Task details: Copy out exactly the lines from the start of the data to the line containing "### Debugging Tips". Include both.

Raw data:
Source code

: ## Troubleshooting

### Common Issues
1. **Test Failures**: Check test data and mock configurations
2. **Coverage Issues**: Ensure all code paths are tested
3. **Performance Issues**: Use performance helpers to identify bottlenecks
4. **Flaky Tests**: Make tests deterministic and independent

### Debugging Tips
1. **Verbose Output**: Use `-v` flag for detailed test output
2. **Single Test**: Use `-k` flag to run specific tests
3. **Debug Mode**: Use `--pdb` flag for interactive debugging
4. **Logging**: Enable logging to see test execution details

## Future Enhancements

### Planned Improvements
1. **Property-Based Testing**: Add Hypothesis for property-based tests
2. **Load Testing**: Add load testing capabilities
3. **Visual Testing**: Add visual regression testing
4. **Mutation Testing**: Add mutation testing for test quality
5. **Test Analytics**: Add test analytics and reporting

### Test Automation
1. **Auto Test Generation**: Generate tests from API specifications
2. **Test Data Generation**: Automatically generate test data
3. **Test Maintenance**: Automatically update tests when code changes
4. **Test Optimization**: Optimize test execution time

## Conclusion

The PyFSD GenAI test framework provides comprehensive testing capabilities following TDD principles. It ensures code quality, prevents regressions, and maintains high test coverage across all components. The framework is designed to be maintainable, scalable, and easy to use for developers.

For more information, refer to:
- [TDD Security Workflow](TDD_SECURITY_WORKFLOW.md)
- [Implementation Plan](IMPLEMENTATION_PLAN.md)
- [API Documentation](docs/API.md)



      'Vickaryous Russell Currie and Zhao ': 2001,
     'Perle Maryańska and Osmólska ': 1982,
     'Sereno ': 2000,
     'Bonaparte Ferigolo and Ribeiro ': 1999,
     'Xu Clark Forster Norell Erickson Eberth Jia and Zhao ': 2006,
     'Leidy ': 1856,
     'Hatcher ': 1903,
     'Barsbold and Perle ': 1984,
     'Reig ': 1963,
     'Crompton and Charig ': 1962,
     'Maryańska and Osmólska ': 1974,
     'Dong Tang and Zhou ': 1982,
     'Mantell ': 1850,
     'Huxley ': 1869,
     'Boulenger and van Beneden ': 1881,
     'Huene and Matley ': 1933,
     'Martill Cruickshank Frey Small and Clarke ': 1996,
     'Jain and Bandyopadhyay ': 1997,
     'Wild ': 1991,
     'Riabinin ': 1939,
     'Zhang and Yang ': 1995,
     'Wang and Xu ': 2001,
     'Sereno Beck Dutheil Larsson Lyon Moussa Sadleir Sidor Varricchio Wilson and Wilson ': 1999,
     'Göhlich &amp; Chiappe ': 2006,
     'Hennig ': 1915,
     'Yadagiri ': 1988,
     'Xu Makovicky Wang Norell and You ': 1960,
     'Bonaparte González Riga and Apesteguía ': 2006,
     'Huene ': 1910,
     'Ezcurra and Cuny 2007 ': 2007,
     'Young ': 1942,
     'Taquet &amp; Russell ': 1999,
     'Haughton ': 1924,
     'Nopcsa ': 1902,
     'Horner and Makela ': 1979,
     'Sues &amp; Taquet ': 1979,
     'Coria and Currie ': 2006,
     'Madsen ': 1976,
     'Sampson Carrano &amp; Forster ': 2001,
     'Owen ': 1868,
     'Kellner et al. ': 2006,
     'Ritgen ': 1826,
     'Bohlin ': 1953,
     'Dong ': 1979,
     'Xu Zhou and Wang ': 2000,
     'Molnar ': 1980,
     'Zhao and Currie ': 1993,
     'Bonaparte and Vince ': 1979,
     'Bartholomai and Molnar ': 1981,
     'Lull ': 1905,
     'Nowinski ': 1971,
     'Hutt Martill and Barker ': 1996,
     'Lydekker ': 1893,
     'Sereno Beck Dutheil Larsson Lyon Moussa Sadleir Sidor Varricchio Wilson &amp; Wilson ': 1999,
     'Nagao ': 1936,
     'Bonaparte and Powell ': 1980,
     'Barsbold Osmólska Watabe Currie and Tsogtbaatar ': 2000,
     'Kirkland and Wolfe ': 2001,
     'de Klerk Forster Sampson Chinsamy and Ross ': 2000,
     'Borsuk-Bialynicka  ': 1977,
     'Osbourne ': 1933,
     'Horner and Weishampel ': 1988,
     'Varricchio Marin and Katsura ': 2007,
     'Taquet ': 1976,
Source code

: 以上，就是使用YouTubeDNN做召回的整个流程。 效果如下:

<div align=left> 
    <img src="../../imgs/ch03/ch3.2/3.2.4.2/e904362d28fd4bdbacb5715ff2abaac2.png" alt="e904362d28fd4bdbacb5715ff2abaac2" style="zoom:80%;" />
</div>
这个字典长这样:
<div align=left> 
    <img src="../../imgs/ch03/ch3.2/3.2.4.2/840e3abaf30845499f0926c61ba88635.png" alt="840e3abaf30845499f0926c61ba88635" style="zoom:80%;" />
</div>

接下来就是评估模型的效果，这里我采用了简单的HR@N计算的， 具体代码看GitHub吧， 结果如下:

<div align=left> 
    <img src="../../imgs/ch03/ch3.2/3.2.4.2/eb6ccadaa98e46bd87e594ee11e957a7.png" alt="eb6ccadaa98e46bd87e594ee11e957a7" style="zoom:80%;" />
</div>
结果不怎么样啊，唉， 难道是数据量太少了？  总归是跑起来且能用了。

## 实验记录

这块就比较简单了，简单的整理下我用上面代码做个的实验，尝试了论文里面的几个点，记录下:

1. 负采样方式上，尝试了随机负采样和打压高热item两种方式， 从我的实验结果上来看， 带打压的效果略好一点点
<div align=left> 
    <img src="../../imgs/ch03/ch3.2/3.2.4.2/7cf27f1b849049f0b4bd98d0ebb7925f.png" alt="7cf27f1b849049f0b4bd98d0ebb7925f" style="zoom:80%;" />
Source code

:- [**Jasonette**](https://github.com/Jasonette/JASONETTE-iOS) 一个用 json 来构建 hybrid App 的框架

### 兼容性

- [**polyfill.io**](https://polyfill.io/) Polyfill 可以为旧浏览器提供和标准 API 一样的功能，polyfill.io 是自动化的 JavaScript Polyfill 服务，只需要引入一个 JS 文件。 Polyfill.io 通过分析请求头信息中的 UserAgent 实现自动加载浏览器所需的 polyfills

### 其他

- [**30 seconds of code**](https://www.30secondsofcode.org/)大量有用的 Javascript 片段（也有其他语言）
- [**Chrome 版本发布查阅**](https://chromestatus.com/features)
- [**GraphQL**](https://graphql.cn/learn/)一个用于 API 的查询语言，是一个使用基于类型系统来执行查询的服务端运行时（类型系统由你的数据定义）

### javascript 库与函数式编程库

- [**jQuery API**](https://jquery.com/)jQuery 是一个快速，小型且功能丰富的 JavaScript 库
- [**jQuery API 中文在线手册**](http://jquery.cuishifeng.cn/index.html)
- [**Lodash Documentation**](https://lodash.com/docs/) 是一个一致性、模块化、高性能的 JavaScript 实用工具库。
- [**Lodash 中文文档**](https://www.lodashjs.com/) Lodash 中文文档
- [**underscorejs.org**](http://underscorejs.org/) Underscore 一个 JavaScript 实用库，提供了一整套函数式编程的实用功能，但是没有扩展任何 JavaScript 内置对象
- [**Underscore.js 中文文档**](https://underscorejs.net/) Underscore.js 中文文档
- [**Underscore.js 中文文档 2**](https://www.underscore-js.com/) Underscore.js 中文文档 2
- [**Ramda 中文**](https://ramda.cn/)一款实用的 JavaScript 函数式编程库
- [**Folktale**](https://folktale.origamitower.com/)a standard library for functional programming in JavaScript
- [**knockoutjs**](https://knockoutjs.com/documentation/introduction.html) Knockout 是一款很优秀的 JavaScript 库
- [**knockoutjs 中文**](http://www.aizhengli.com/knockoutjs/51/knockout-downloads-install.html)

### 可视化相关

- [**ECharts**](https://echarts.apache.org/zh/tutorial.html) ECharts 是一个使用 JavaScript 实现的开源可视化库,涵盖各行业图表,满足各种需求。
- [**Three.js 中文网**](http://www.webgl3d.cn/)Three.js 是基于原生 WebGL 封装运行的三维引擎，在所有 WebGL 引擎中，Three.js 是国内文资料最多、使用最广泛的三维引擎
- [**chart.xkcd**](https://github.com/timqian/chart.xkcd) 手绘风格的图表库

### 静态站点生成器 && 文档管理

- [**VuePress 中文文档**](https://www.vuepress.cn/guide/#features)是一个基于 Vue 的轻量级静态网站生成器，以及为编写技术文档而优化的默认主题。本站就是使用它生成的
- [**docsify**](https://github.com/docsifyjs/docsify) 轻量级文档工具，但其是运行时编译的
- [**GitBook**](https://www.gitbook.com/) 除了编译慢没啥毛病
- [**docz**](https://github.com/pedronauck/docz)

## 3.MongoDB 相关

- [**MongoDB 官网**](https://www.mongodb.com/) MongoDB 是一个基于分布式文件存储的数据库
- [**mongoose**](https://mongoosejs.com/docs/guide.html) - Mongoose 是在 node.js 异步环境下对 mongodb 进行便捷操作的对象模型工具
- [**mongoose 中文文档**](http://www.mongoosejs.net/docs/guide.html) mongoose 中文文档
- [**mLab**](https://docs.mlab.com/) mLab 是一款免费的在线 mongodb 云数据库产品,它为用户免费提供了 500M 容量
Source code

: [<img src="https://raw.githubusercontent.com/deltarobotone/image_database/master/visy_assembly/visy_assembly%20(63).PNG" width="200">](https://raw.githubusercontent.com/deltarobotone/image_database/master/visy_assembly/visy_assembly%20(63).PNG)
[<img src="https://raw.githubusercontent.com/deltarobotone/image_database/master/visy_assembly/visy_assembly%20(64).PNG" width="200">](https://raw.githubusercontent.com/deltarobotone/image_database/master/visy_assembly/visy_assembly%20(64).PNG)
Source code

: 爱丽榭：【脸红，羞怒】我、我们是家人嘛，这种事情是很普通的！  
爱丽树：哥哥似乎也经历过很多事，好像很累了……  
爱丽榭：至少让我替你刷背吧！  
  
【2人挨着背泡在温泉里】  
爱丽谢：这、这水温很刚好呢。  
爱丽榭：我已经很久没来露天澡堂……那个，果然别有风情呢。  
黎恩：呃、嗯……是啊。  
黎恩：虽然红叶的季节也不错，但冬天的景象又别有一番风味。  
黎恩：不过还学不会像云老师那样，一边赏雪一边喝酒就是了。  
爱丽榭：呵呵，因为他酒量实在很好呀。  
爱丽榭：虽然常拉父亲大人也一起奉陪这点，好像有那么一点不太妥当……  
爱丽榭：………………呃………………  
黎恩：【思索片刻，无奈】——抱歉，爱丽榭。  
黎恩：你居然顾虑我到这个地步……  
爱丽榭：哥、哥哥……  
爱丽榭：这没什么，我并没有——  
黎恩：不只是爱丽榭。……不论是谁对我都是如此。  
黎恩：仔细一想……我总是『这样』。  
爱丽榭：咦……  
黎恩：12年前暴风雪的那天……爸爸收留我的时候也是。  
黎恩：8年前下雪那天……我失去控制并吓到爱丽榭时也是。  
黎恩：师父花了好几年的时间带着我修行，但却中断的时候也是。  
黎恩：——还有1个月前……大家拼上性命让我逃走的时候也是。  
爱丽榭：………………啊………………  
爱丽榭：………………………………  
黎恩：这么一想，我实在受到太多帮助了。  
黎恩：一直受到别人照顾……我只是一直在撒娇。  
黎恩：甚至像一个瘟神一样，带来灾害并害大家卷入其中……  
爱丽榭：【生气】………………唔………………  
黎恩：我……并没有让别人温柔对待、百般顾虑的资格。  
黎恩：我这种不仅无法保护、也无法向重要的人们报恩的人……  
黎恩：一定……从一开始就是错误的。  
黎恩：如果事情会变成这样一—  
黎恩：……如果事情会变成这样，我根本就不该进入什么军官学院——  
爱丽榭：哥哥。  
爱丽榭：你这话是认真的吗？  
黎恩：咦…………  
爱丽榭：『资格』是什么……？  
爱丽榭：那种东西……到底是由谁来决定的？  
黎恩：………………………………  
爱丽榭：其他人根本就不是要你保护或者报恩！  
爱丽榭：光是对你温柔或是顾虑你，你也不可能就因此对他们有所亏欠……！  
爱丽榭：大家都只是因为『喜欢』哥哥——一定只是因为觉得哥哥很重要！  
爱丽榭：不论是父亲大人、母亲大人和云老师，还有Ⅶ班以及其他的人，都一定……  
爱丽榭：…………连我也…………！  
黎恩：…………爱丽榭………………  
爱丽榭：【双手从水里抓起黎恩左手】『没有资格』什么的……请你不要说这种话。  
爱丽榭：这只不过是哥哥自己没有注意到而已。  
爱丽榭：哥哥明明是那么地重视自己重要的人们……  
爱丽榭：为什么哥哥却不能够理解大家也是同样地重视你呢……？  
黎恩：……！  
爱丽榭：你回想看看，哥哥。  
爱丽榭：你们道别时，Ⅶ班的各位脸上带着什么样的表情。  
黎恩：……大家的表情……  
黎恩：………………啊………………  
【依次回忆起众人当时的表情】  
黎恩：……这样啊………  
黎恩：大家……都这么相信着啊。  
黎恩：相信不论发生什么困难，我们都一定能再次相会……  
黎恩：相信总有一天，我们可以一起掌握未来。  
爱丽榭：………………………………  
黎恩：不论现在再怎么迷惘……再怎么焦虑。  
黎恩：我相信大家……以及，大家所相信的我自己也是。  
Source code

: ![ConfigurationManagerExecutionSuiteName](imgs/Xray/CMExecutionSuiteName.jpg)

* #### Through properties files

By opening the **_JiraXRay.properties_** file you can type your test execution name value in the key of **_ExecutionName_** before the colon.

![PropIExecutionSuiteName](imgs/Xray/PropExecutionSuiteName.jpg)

Output for this task:
Source code

: ## Troubleshooting

### Common Issues
1. **Test Failures**: Check test data and mock configurations
2. **Coverage Issues**: Ensure all code paths are tested
3. **Performance Issues**: Use performance helpers to identify bottlenecks
4. **Flaky Tests**: Make tests deterministic and independent

### Debugging Tips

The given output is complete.